(Extracted data Opens)
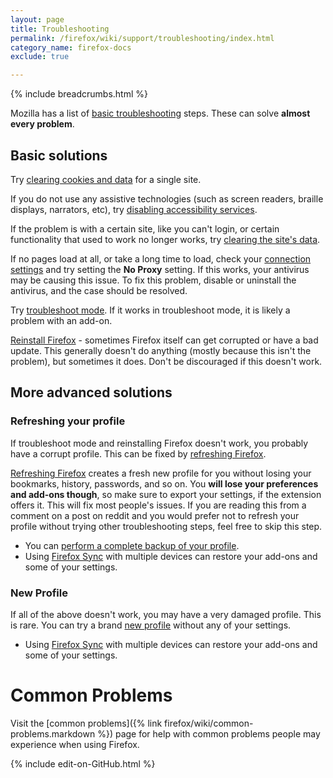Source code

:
 ```yaml
---
layout: page
title: Troubleshooting
permalink: /firefox/wiki/support/troubleshooting/index.html
category_name: firefox-docs
exclude: true

---
```


{% include breadcrumbs.html %}

Mozilla has a list of [basic troubleshooting](https://support.mozilla.org/kb/troubleshoot-and-diagnose-firefox-problems) steps. These can solve **almost every problem**. 

## Basic solutions

Try [clearing cookies and data](https://support.mozilla.org/kb/clear-cookies-and-site-data-firefox#w_clear-cookies-for-the-current-website) for a single site.

If you do not use any assistive technologies (such as screen readers, braille displays, narrators, etc), try [disabling accessibility services](https://web.archive.org/web/20240608190300/https://support.mozilla.org/en-US/kb/accessibility-services).

If the problem is with a certain site, like you can't login, or certain functionality that used to work no longer works, try [clearing the site's data](https://support.mozilla.org/kb/clear-cookies-and-site-data-firefox#w_clear-cookies-for-the-current-website).

If no pages load at all, or take a long time to load, check your [connection settings](https://support.mozilla.org/en-US/kb/connection-settings-firefox) and try setting the **No Proxy** setting. If this works, your antivirus may be causing this issue. To fix this problem, disable or uninstall the antivirus, and the case should be resolved.

Try [troubleshoot mode](https://support.mozilla.org/kb/troubleshoot-and-diagnose-firefox-problems#w_3-restart-firefox-in-troubleshoot-mode). If it works in troubleshoot mode, it is likely a problem with an add-on.

[Reinstall Firefox](https://support.mozilla.org/kb/troubleshoot-and-diagnose-firefox-problems#w_4-reinstall-firefox) - sometimes Firefox itself can get corrupted or have a bad update. This generally doesn't do anything (mostly because this isn't the problem), but sometimes it does. Don't be discouraged if this doesn't work. 

## More advanced solutions

### Refreshing your profile

If troubleshoot mode and reinstalling Firefox doesn't work, you probably have a corrupt profile. This can be fixed by [refreshing Firefox](https://support.mozilla.org/kb/refresh-firefox-reset-add-ons-and-settings).  

[Refreshing Firefox](https://support.mozilla.org/kb/refresh-firefox-reset-add-ons-and-settings) creates a fresh new profile for you without losing your bookmarks, history, passwords, and so on. You **will lose your preferences and add-ons though**, so make sure to export your settings, if the extension offers it. This will fix most people's issues. If you are reading this from a comment on a post on reddit and you would prefer not to refresh your profile without trying other troubleshooting steps, feel free to skip this step. 

* You can [perform a complete backup of your profile](https://support.mozilla.org/en-US/kb/back-and-restore-information-firefox-profiles).
* Using [Firefox Sync](https://support.mozilla.org/kb/how-do-i-set-sync-my-computer) with multiple devices can restore your add-ons and some of your settings.

### New Profile

If all of the above doesn't work, you may have a very damaged profile. This is rare. You can try a brand [new profile](https://support.mozilla.org/kb/troubleshoot-and-diagnose-firefox-problems#w_6-create-a-new-firefox-profile) without any of your settings. 

* Using [Firefox Sync](https://support.mozilla.org/en-US/kb/how-do-i-set-sync-my-computer) with multiple devices can restore your add-ons and some of your settings.

# Common Problems

Visit the [common problems]({% link firefox/wiki/common-problems.markdown %}) page for help with common problems people may experience when using Firefox. 

{% include edit-on-GitHub.html %}

<!--
Set the front matter:
title = your page title and link name in the navigation
permalink = the url for the page, i.e. example.com/my-awesome-category
category_name = the name of the cateogry you want to use to group posts, you'll need to use the same name on post pages
Save this page in the root directory.
Use the same name for the filename as the permalink, i.e.
permalink: /my-awesome-category/
filename: my-awesome-category.html
-->

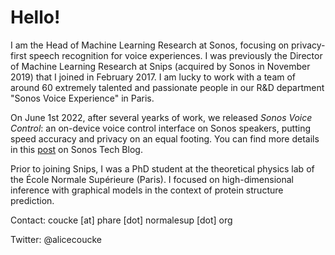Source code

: # Hello!

I am the Head of Machine Learning Research at Sonos, focusing on privacy-first speech recognition for voice experiences. I was previously the Director of Machine Learning Research at Snips (acquired by Sonos in November 2019) that I joined in February 2017. I am lucky to work with a team of around 60 extremely talented and passionate people in our R&D department "Sonos Voice Experience" in Paris. 

On June 1st 2022, after several yearks of work, we released _Sonos Voice Control_: an on-device voice control interface on Sonos speakers, putting speed accuracy and privacy on an equal footing. You can find more details in this [post](https://tech-blog.sonos.com/posts/on-device-voice-control-on-sonos-speakers/) on Sonos Tech Blog.

Prior to joining Snips, I was a PhD student at the theoretical physics lab of the École Normale Supérieure (Paris). I focused on high-dimensional inference with graphical models in the context of protein structure prediction.

Contact: coucke [at] phare [dot] normalesup [dot] org

Twitter: @alicecoucke
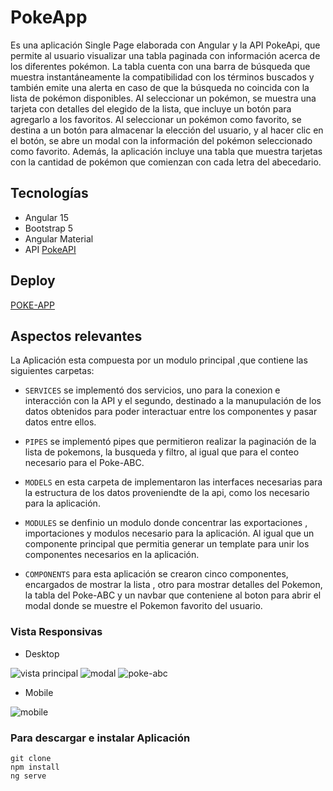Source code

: # PokeApp
Es una aplicación Single Page elaborada con Angular y la API PokeApi, que permite al usuario visualizar una tabla paginada con información acerca de los diferentes pokémon. La tabla cuenta con una barra de búsqueda que muestra instantáneamente la compatibilidad con los términos buscados y también emite una alerta en caso de que la búsqueda no coincida con la lista de pokémon disponibles. Al seleccionar un pokémon, se muestra una tarjeta con detalles del elegido de la lista, que incluye un botón para agregarlo a los favoritos. Al seleccionar un pokémon como favorito, se destina a un botón para almacenar la elección del usuario, y al hacer clic en el botón, se abre un modal con la información del pokémon seleccionado como favorito. Además, la aplicación incluye una tabla que muestra tarjetas con la cantidad de pokémon que comienzan con cada letra del abecedario.

## Tecnologías 
- Angular 15   
- Bootstrap 5   
- Angular Material  
- API [PokeAPI](https://pokeapi.co/)

## Deploy 
 [POKE-APP](https://poke-angular-lovat.vercel.app/)

## Aspectos relevantes 
 La Aplicación esta compuesta por un modulo principal ,que contiene las siguientes carpetas:
 
- `SERVICES` se implementó dos servicios, uno para la conexion e  interacción con la API y el segundo, destinado a la manupulación de los datos obtenidos para poder interactuar entre los componentes y pasar datos entre ellos.                                                                             
- `PIPES` se implementó pipes que permitieron realizar la paginación de la lista de pokemons, la busqueda  y filtro, al igual que para el conteo necesario para el Poke-ABC.

- `MODELS` en esta carpeta de implementaron las interfaces necesarias para la estructura de los datos proveniendte de la api, como los necesario para la aplicación.
- `MODULES` se denfinio un modulo donde concentrar las exportaciones , importaciones y modulos necesario para la aplicación. Al igual que un componente principal que permitia generar un template para unir los componentes necesarios en la aplicación. 
- `COMPONENTS` para esta aplicación se crearon cinco componentes, encargados de mostrar la lista , otro  para mostrar detalles del Pokemon, la tabla del Poke-ABC y un navbar que conteniene al boton para abrir el modal donde se muestre el Pokemon favorito del usuario. 


### Vista Responsivas

- Desktop 

![vista principal](https://github.com/vecarope/PokeAngular/blob/5cd384149d09053986da01c469ce46d61745d3e8/imagenes-vistas/Captura%20de%20Pantalla%202023-04-17%20a%20la(s)%2000.19.38.png)
![modal](https://github.com/vecarope/PokeAngular/blob/80fdcffdb9fadc2742e26c60d4315fa5745c0a50/imagenes-vistas/Captura%20de%20Pantalla%202023-04-17%20a%20la(s)%2000.20.12.png)
![poke-abc](https://github.com/vecarope/PokeAngular/blob/80fdcffdb9fadc2742e26c60d4315fa5745c0a50/imagenes-vistas/Captura%20de%20Pantalla%202023-04-17%20a%20la(s)%2000.20.23.png)

- Mobile

![mobile](https://github.com/vecarope/PokeAngular/blob/80fdcffdb9fadc2742e26c60d4315fa5745c0a50/imagenes-vistas/Captura%20de%20Pantalla%202023-04-17%20a%20la(s)%2000.21.35.png)

### Para descargar e instalar Aplicación
```
git clone
npm install
ng serve
```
(Extracted data Closes)
Please return only the lines from the top of the data through the line with "with an add-on.", exactly as written, and drop every picture.

Source code

:
 ```yaml
---
layout: page
title: Troubleshooting
permalink: /firefox/wiki/support/troubleshooting/index.html
category_name: firefox-docs
exclude: true

---
```


{% include breadcrumbs.html %}

Mozilla has a list of [basic troubleshooting](https://support.mozilla.org/kb/troubleshoot-and-diagnose-firefox-problems) steps. These can solve **almost every problem**. 

## Basic solutions

Try [clearing cookies and data](https://support.mozilla.org/kb/clear-cookies-and-site-data-firefox#w_clear-cookies-for-the-current-website) for a single site.

If you do not use any assistive technologies (such as screen readers, braille displays, narrators, etc), try [disabling accessibility services](https://web.archive.org/web/20240608190300/https://support.mozilla.org/en-US/kb/accessibility-services).

If the problem is with a certain site, like you can't login, or certain functionality that used to work no longer works, try [clearing the site's data](https://support.mozilla.org/kb/clear-cookies-and-site-data-firefox#w_clear-cookies-for-the-current-website).

If no pages load at all, or take a long time to load, check your [connection settings](https://support.mozilla.org/en-US/kb/connection-settings-firefox) and try setting the **No Proxy** setting. If this works, your antivirus may be causing this issue. To fix this problem, disable or uninstall the antivirus, and the case should be resolved.

Try [troubleshoot mode](https://support.mozilla.org/kb/troubleshoot-and-diagnose-firefox-problems#w_3-restart-firefox-in-troubleshoot-mode). If it works in troubleshoot mode, it is likely a problem with an add-on.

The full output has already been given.